> [Task prompt]:
In the entries below, find the lines with the word "linejoin" and copy them.

Segment Open

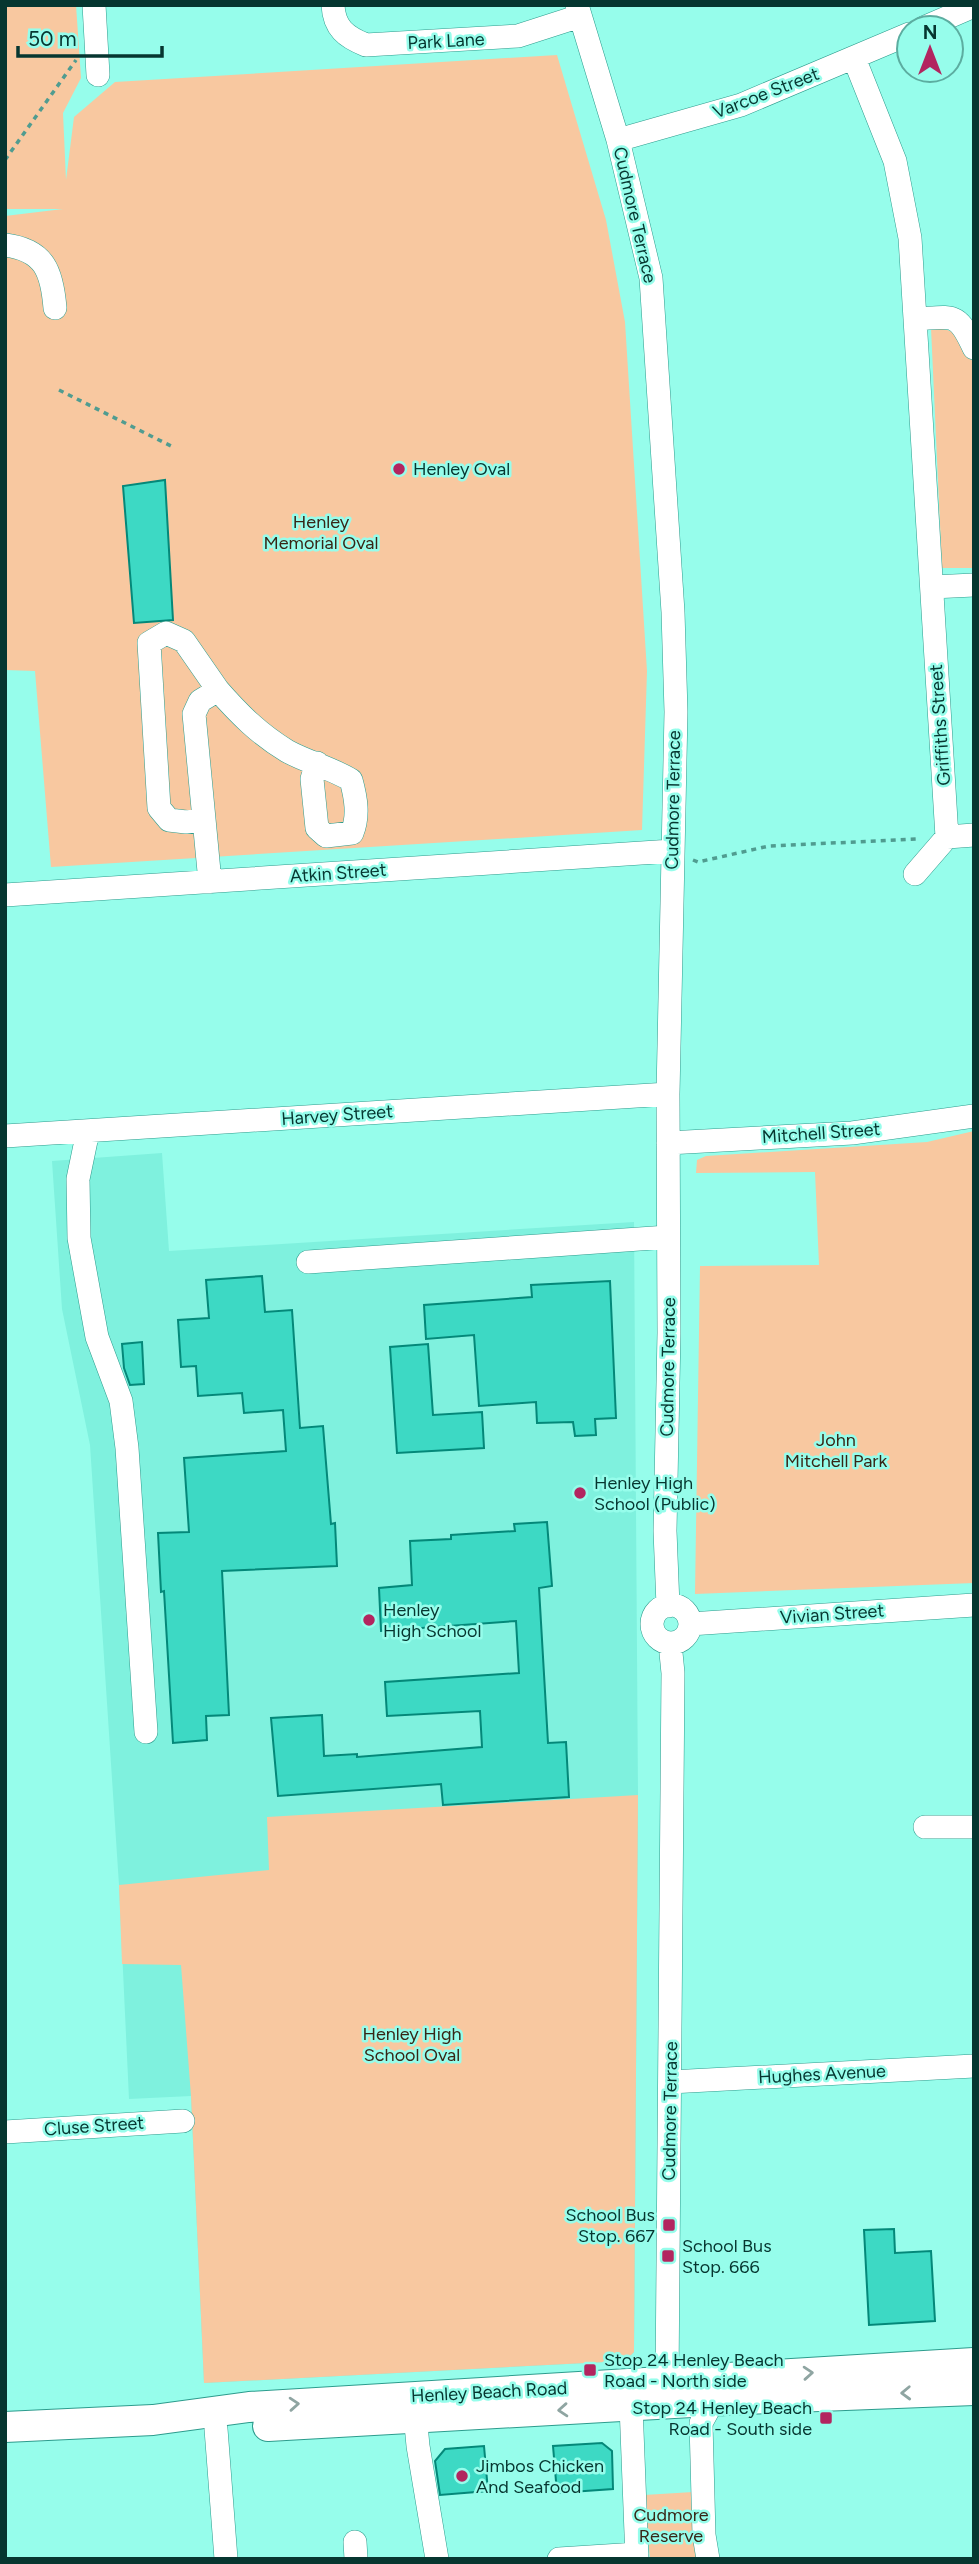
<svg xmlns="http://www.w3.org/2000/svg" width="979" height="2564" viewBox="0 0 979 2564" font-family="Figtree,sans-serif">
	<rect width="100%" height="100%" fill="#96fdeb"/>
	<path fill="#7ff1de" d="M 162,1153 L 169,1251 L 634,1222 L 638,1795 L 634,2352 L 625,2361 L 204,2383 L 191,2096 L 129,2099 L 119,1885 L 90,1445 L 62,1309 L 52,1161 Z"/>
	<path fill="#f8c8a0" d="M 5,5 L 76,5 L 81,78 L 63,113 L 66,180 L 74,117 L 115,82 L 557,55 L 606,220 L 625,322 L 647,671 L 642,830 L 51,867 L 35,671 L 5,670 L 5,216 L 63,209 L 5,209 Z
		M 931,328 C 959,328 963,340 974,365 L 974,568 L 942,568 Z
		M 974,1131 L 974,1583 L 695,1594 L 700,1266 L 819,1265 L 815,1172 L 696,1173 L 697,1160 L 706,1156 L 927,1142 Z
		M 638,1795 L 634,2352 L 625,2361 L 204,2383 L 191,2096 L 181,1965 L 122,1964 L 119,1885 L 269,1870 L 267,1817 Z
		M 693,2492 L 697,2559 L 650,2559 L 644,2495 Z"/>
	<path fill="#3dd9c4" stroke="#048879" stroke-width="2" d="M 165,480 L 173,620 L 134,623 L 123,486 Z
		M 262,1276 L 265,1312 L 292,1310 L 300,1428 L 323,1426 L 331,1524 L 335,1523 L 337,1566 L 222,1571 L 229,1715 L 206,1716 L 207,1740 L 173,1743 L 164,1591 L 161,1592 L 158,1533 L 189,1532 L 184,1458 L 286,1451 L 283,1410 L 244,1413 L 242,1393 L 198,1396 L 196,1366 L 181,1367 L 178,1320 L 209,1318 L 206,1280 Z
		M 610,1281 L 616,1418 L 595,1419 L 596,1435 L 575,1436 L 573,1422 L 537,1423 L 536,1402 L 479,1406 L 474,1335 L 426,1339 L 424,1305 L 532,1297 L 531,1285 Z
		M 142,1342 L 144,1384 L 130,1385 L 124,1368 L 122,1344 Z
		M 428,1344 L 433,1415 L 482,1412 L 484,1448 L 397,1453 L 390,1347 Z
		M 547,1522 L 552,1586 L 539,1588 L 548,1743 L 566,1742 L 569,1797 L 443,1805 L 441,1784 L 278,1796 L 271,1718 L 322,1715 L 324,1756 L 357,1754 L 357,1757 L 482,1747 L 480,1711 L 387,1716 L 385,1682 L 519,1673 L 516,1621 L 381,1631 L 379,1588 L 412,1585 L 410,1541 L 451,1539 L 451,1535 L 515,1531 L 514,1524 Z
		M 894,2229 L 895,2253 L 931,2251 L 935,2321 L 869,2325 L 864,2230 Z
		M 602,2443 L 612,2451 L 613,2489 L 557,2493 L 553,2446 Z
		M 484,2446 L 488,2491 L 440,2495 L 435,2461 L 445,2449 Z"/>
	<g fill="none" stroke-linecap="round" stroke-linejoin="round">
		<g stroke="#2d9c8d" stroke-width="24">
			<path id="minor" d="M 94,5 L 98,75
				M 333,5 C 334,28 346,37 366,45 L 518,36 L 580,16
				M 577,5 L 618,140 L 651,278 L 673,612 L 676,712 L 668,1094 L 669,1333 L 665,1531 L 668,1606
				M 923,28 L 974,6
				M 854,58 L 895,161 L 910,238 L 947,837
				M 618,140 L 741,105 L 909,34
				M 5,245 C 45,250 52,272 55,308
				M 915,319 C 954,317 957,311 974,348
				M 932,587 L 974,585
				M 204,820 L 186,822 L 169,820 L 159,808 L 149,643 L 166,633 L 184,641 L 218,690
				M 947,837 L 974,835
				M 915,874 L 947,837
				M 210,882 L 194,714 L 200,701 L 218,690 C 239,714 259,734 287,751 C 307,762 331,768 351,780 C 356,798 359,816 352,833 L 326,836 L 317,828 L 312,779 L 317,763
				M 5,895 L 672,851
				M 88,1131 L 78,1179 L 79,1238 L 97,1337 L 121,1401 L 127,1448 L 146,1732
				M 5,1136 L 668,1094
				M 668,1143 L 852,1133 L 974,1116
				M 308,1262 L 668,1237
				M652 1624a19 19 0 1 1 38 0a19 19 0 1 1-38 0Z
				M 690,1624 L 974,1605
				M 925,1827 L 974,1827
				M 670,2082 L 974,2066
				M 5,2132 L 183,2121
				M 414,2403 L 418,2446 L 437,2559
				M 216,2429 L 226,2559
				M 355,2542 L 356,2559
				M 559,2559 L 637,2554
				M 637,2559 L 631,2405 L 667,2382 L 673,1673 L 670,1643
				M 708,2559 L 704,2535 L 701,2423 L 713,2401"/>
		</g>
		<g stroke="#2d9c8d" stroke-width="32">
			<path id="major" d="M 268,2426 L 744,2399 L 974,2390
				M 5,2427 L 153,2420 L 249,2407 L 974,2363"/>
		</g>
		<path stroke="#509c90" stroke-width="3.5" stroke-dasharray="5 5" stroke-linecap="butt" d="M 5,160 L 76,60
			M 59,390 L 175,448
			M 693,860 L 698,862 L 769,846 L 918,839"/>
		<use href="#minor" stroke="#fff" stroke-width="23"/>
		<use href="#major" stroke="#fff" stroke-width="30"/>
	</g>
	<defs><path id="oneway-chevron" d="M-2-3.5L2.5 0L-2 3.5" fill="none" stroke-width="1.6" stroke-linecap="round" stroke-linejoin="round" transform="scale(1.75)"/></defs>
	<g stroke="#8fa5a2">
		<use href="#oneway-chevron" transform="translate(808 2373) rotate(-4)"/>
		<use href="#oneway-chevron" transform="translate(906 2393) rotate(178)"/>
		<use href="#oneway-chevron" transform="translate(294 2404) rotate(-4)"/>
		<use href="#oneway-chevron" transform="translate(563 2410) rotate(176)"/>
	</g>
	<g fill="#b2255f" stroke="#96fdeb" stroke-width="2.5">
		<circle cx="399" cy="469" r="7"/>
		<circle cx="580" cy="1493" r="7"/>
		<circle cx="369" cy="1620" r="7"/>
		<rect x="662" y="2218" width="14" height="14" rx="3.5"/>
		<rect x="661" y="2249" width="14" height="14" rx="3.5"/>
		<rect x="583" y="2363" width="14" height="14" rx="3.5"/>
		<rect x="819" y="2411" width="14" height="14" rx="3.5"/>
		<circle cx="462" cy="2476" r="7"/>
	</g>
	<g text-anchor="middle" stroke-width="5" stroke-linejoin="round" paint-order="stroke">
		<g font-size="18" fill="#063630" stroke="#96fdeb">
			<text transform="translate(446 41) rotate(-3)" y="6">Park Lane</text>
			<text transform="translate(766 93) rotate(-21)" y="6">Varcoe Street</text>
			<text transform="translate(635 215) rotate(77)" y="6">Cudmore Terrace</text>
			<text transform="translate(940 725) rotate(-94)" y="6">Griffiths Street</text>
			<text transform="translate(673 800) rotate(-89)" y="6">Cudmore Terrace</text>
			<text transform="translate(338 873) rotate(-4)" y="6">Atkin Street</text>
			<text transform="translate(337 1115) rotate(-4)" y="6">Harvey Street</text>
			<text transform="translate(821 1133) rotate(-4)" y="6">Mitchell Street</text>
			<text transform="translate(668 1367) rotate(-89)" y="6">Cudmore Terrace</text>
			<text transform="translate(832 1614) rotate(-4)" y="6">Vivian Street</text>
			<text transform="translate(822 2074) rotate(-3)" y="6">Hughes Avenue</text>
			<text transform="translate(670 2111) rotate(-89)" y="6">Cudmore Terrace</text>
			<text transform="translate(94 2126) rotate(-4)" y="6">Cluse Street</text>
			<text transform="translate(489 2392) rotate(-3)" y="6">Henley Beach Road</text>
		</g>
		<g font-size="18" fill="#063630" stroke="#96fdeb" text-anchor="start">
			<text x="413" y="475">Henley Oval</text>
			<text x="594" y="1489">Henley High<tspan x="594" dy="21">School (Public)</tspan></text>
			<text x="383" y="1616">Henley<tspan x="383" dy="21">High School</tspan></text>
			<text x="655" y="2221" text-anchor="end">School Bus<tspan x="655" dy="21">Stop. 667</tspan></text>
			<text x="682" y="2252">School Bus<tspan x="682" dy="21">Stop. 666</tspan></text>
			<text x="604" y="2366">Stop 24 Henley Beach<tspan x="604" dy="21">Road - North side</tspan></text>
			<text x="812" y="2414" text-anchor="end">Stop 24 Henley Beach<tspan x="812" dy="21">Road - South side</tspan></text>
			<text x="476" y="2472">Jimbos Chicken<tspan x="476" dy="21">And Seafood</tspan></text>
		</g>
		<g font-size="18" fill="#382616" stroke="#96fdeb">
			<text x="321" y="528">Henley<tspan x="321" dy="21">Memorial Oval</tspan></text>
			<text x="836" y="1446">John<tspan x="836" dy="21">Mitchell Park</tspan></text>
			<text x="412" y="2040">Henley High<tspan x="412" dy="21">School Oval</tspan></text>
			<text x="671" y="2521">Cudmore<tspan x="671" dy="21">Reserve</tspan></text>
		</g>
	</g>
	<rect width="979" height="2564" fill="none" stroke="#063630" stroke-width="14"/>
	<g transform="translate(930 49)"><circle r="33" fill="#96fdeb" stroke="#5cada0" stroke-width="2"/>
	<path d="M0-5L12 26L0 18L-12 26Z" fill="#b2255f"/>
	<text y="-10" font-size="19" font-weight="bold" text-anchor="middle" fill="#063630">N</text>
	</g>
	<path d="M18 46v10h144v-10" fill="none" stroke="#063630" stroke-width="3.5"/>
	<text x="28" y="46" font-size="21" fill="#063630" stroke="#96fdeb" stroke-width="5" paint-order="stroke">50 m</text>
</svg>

Segment Closed

> [Written answer]:
	<g fill="none" stroke-linecap="round" stroke-linejoin="round">
	<defs><path id="oneway-chevron" d="M-2-3.5L2.5 0L-2 3.5" fill="none" stroke-width="1.6" stroke-linecap="round" stroke-linejoin="round" transform="scale(1.75)"/></defs>
	<g text-anchor="middle" stroke-width="5" stroke-linejoin="round" paint-order="stroke">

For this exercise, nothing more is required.